One of the main reasons packages are better for the customer is that most people have to go back to their bank within a few months of opening a basic current account in order to add on additional services. That means more hassle for them and for the bank.
Rather than just tell customers this, Kornel and his team decided to use a set of carefully crafted questions which would drive customers to the right option.
The aim was to make the customers feel more and more comfortable with their decision, but not in a single step. The information about the packages would be shared bit-by-bit, so that the customer could come to a satisfying, self-driven decision by themselves.
As a first step, they aimed to help the customer recognize whether a simple current account was likely to be only a short-term choice. They asked customers to choose which of the following statements applied to them:
- “I make up to 6 transfers per months”
- “It regularly happens to me that, in a 3-month period, I need more cash in hand than the ATM withdrawal limit allows me”
- “Occasionally I see the need for short term extra liquidity, but no more than 500 euro”
- “I want the flexibility to control my heating, telephone, and electricity costs to keep them under 100 euros”
Using real-life situations like this helps customers to navigate towards the right choice. It’s a much simpler, and more self-driven approach than making them wade through long lists of fees, charges, limits, and features, which they often don’t really understand.
An increase of 387% in package take-up
So, to recap, Kornel’s team identified three areas where behavioral economics intervention could modify customer behavior.
- They eliminated 3 critical frictions which prevented the customer from having a full overview of their choices.
- They modified the steps which unintentionally defaulted customers to the current account option.
- They developed a new approach where customers were asked the right questions which led them to choosing one of the packages
The next step was to test the effects. A/B testing was carried out over a six-week period in the form of 5 control and 5 treatment bank branches monitoring multiple KPIs.
Customers not only chose more complex banking solutions, but they left the bank with the confidence that they had got all the information they needed and had made the right choice.
The results were clear. In the control branches customers continued to behave as before, and only 16% to 18% of customers selected any of the three packages.
But in the treatment branches, the difference was immediate … and dramatic. 62% of the customers decided to go for a package. This represented a massive increase over the original 16% base.

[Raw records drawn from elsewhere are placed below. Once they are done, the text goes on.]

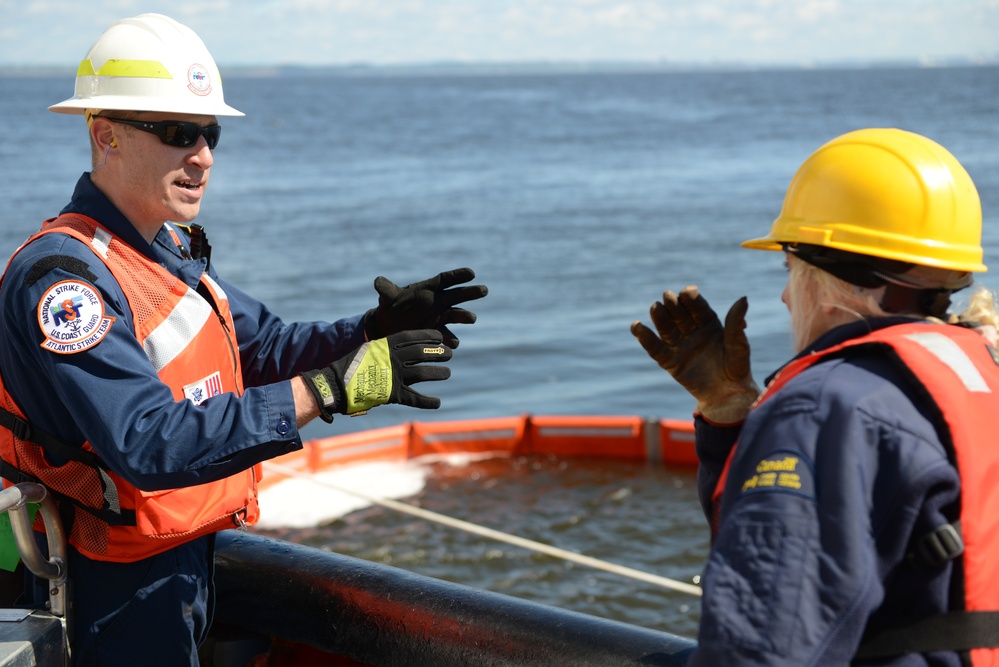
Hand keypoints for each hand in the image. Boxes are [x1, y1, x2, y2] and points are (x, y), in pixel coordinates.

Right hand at [301, 330, 452, 421]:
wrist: (333, 386)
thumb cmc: (349, 368)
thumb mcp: (367, 351)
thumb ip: (385, 349)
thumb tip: (400, 347)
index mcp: (385, 346)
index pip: (412, 337)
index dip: (427, 336)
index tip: (439, 337)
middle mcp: (391, 359)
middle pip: (421, 354)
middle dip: (438, 353)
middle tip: (449, 354)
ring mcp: (392, 377)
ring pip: (423, 373)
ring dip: (438, 373)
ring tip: (447, 372)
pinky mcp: (392, 395)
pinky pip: (414, 398)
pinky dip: (428, 401)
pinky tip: (438, 403)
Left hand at [364, 268, 487, 348]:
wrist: (389, 327)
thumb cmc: (390, 307)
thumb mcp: (388, 298)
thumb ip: (386, 290)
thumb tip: (378, 281)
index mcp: (428, 288)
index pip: (446, 279)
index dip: (458, 276)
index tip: (471, 273)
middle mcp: (438, 301)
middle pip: (457, 295)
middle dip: (470, 292)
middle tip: (483, 290)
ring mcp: (439, 317)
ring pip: (455, 315)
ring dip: (464, 316)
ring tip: (472, 318)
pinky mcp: (437, 331)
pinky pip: (447, 335)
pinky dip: (450, 339)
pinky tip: (453, 344)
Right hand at [631, 286, 758, 422]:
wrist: (728, 396)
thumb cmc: (737, 370)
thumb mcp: (738, 346)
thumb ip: (735, 324)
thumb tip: (743, 299)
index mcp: (709, 324)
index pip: (698, 309)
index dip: (692, 300)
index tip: (688, 291)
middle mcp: (692, 332)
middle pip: (679, 316)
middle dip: (674, 305)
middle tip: (668, 295)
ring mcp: (680, 346)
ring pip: (667, 329)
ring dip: (660, 317)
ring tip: (655, 307)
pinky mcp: (669, 361)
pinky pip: (656, 348)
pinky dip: (645, 338)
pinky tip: (637, 326)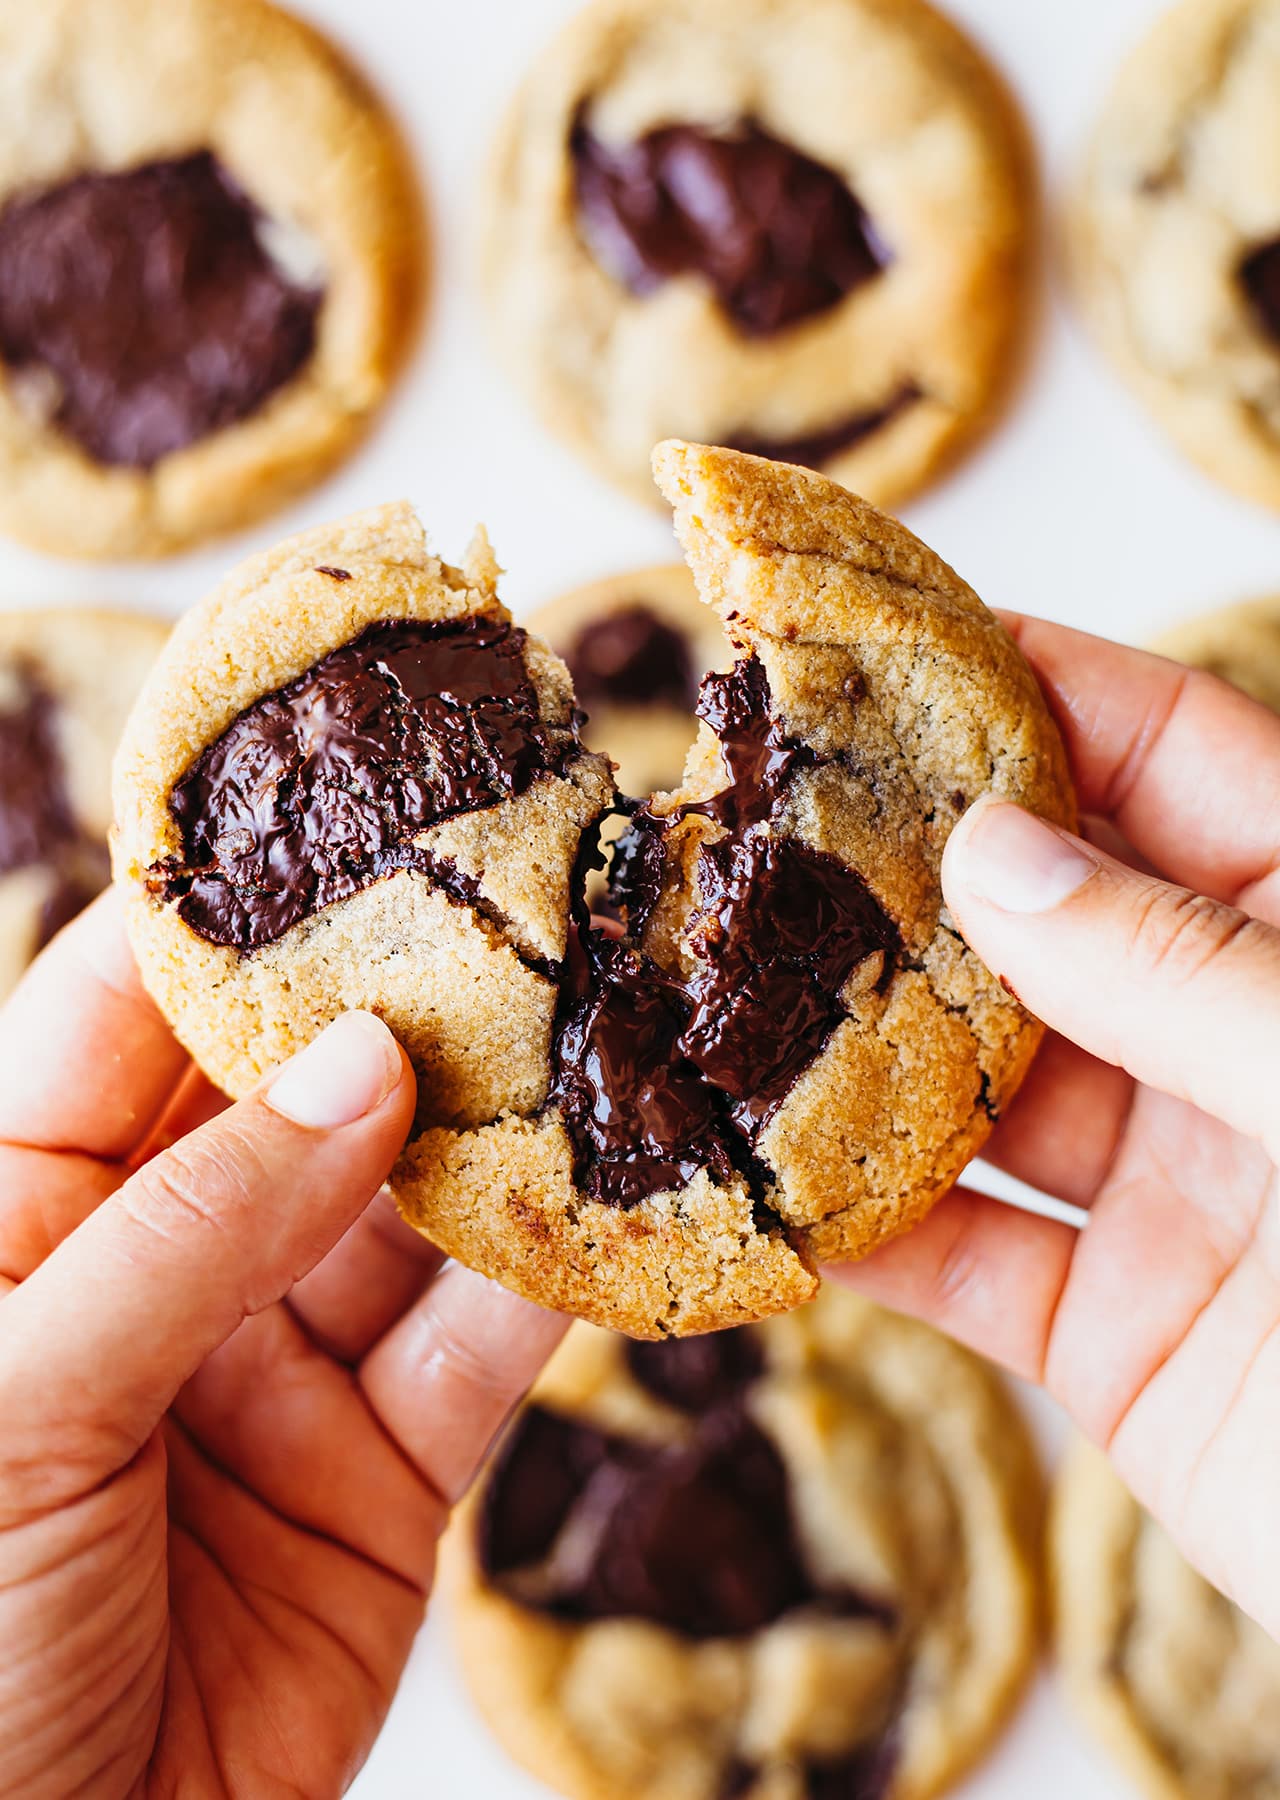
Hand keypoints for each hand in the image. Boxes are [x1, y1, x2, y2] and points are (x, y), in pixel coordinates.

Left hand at [0, 894, 565, 1797]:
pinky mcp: (383, 1471)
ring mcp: (275, 1367)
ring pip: (409, 1215)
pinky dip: (558, 1282)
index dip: (222, 921)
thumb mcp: (17, 1408)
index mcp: (19, 1220)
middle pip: (293, 1100)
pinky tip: (629, 1204)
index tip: (336, 811)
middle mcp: (157, 1270)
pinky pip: (482, 1350)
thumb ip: (196, 1225)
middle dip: (400, 1010)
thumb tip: (356, 1063)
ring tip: (604, 1031)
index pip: (119, 1024)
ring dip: (503, 1135)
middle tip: (517, 907)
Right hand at [829, 615, 1279, 1637]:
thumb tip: (994, 850)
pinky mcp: (1115, 1332)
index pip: (1169, 753)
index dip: (1027, 684)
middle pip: (1042, 916)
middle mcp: (1238, 1042)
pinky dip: (859, 1230)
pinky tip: (752, 1179)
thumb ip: (1183, 971)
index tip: (876, 647)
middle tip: (745, 816)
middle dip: (899, 867)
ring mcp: (1175, 1187)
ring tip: (709, 987)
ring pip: (979, 1089)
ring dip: (849, 1051)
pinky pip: (963, 1260)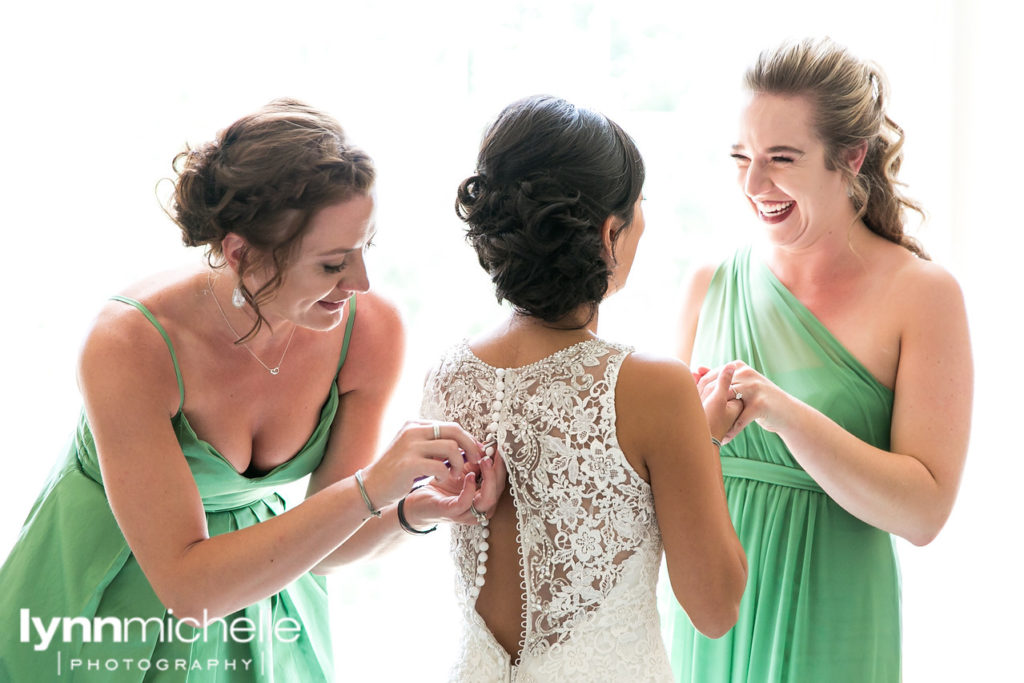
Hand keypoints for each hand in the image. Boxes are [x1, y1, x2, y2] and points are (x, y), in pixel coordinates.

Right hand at [361, 421, 483, 508]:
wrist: (371, 486)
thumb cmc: (397, 471)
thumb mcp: (414, 450)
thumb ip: (434, 444)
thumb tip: (464, 445)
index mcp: (416, 424)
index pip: (451, 426)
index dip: (468, 439)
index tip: (476, 453)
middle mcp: (413, 430)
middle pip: (455, 431)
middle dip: (470, 447)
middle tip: (475, 462)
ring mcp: (410, 445)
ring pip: (451, 447)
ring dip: (459, 463)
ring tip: (455, 474)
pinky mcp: (409, 464)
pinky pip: (441, 466)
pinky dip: (445, 475)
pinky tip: (439, 481)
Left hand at [408, 448, 506, 526]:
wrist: (418, 500)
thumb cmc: (441, 484)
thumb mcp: (461, 469)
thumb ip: (474, 461)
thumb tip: (487, 445)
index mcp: (483, 496)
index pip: (500, 481)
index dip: (502, 464)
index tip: (502, 447)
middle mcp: (480, 507)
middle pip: (498, 490)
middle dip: (498, 470)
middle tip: (495, 452)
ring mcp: (467, 512)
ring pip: (488, 499)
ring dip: (489, 478)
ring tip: (484, 461)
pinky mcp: (451, 512)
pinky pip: (466, 503)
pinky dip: (470, 489)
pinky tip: (469, 476)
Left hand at [697, 362, 791, 442]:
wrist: (786, 412)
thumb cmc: (757, 398)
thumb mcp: (740, 385)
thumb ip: (720, 377)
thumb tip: (696, 368)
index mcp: (738, 366)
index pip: (711, 377)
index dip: (699, 394)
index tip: (694, 408)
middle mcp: (746, 373)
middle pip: (716, 389)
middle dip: (706, 406)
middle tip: (698, 421)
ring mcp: (754, 387)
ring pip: (726, 402)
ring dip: (717, 420)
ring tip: (709, 432)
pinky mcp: (761, 404)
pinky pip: (740, 419)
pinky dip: (731, 430)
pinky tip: (725, 439)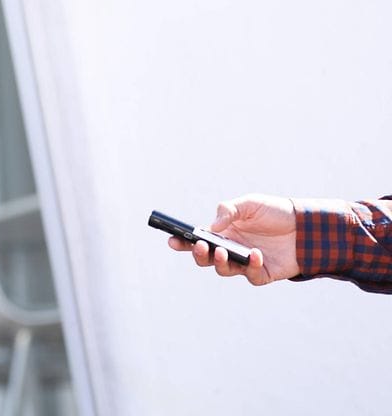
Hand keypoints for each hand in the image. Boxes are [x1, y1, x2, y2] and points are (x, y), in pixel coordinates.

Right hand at [168, 193, 299, 284]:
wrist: (307, 224)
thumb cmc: (275, 212)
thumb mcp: (250, 204)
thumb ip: (228, 211)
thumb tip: (211, 226)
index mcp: (223, 233)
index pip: (197, 240)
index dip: (182, 242)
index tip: (172, 240)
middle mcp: (231, 250)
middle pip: (206, 259)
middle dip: (198, 254)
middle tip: (201, 246)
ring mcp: (245, 263)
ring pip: (224, 270)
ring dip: (219, 262)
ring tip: (222, 250)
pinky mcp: (263, 273)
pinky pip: (252, 275)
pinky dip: (251, 266)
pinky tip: (255, 254)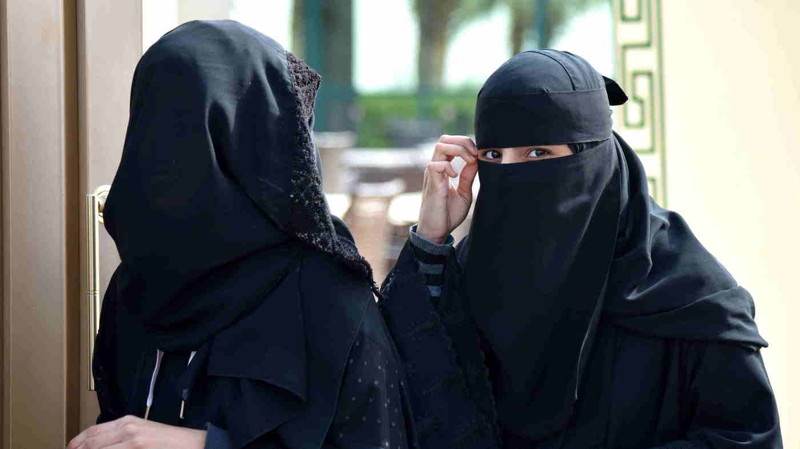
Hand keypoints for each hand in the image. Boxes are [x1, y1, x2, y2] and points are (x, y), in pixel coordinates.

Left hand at [67, 415, 205, 448]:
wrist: (194, 445)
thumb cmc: (170, 443)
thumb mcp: (144, 433)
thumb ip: (122, 437)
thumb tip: (101, 445)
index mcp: (127, 422)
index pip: (92, 433)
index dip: (76, 443)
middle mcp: (127, 429)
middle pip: (91, 444)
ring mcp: (132, 442)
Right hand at [417, 135, 478, 243]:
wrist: (437, 232)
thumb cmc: (448, 214)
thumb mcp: (464, 193)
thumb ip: (468, 177)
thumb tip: (476, 161)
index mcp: (443, 169)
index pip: (450, 143)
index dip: (465, 144)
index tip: (478, 155)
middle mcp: (436, 168)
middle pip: (444, 139)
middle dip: (462, 141)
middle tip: (474, 154)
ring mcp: (432, 175)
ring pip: (440, 146)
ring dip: (458, 150)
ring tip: (469, 161)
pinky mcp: (431, 184)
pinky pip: (435, 165)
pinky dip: (448, 166)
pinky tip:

The biggest improvement though, was seen in customer satisfaction. In the treatment branches, the Net Promoter Score shot up by 26%. Customers not only chose more complex banking solutions, but they left the bank with the confidence that they had got all the information they needed and had made the right choice.
Key Takeaways
- Start by understanding the customer journey. Follow the entire path that the customers have to go through. Any stage of the sales funnel – awareness, interest, decision, action – can have friction which may make your customer switch to another track.
- Be careful what defaults you unintentionally create. If the design of the customer journey or the buying process defaults your customers to the wrong options, it will be difficult to change their choices.
- Help customers choose by asking them the right questions instead of showing them a confusing list of features. When customers see information that they can recognize as similar to their own behavior or pattern, they find it easier to connect to a given choice.
- Never compromise on testing. Sometimes improvement is immediately visible in the design phase of a new approach. But even if the solution appears straightforward, insist on testing. Measurement is essential to boost confidence in the final roll-out.